Global Warning: The Life Below

Musée des beaux-arts de Montréal Nov 10 2009 to Fall 2010
“Global Warning” 2009 Installation view Courtesy of Musée des beaux-arts de Montréal  /  photo Christine Guest  “Global Warning” 2009 Installation view Courtesy of Musée des beaux-arts de Montréal / photo Christine Guest

“Global Warning” 2009 Installation view Courtesy of Musée des beaux-arts de Montréal / photo Christine Guest

One of the best shows in Canada at the moment lies beneath Sherbrooke Street in the underground corridor that links the Desmarais and Hornstein pavilions of the Musée des beaux-arts de Montréal. Once a lonely walkway broken by an understated installation of pre-Columbian art, the corridor is now the home for new galleries devoted to contemporary art from the museum’s permanent collection and to a project site for artist-gallery collaborations.

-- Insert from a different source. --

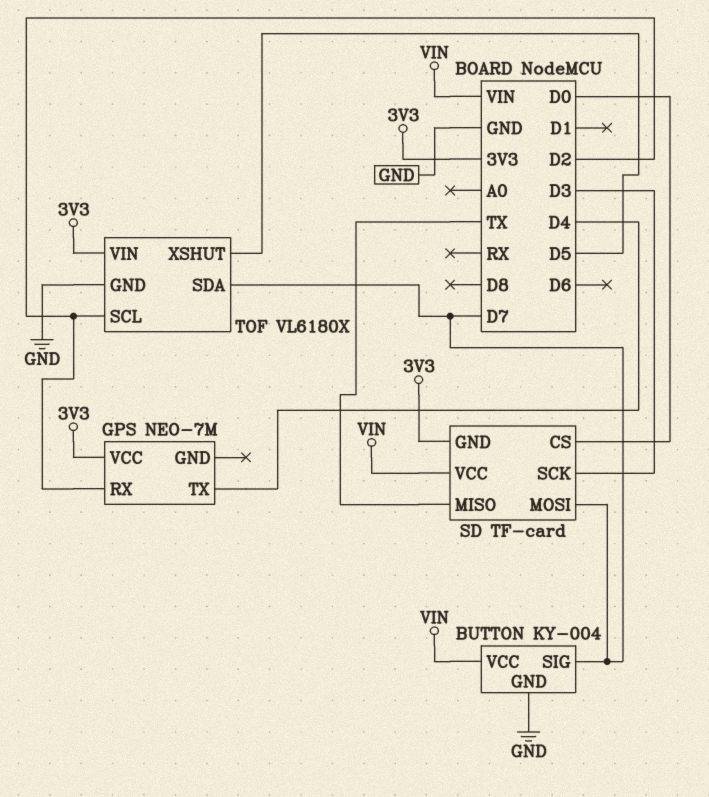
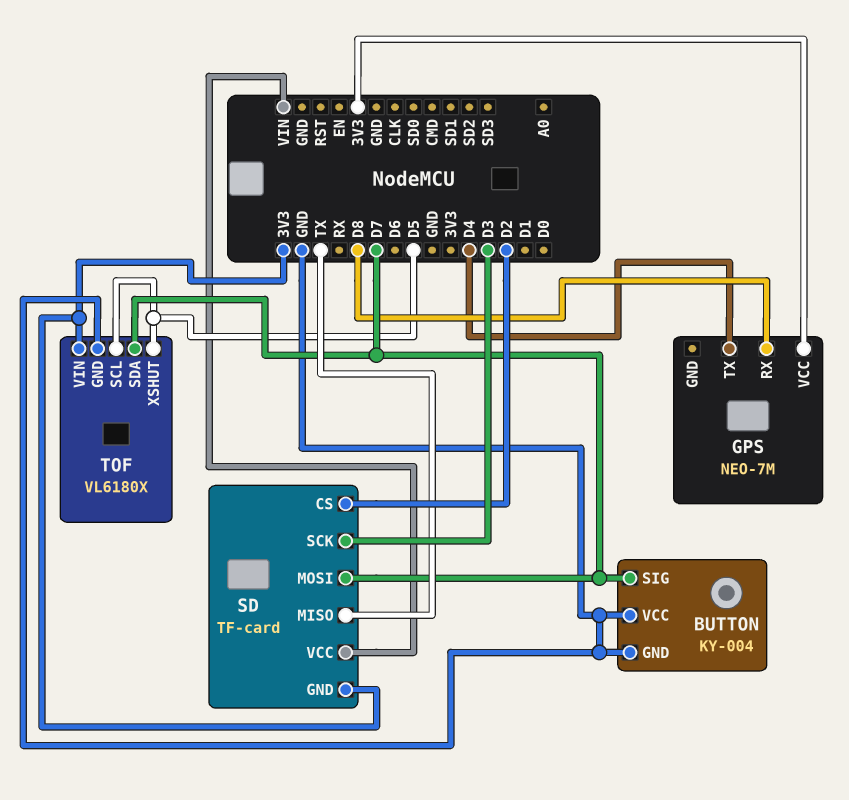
BUTTON pin VCC: VIN -> GND
GPS pin RX: D2 -> D8
SD pin CS: D0 -> D2
TOF pin SCL: D2 -> D5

The artist projects begin in 2010 with Pierre Dorion and Denis Gagnon, but it’s the space’s first permanent-collection show, “Global Warning: Scenes from a Planet under Pressure,” slated to run for a year until another thematic selection takes over, that gets things underway with a bang. The museum’s curator of contemporary art, Stéphane Aquin, has shown himself to be a keen keeper of the art of the past decade and has put together a show of recent acquisitions and gifts that would do any contemporary museum proud as a front-line showcase exhibition.

Notably, in his selection of works Aquin has set aside market fevers that shaped the pre–credit crunch art world in favour of art that takes a sterner look at the darkening fate of the planet and its species. His show is a gathering of works alert to the psychic weight of destruction on the post-millennial imagination and its highlights point directly to 9/11 as the definitive date from which to measure the decade. Montreal artist Marc Séguin, in Ground Zero, paints a weirdly celebratory and fragile aftermath site of the World Trade Center collapse. It reads more as dreamscape than as document—a representational alignment that becomes a way into confronting the unredeemed shock of seeing an icon of mastery reduced to rubble. It’s an image of stunned victimization that opens to uneasy acceptance. Carolee Schneemann’s Terminal Velocity, which appropriates press images of Trade Center jumpers, restores the shock of the day with images of looming death, but it’s an approaching death inverted into a kind of survival mechanism that is measured in seconds.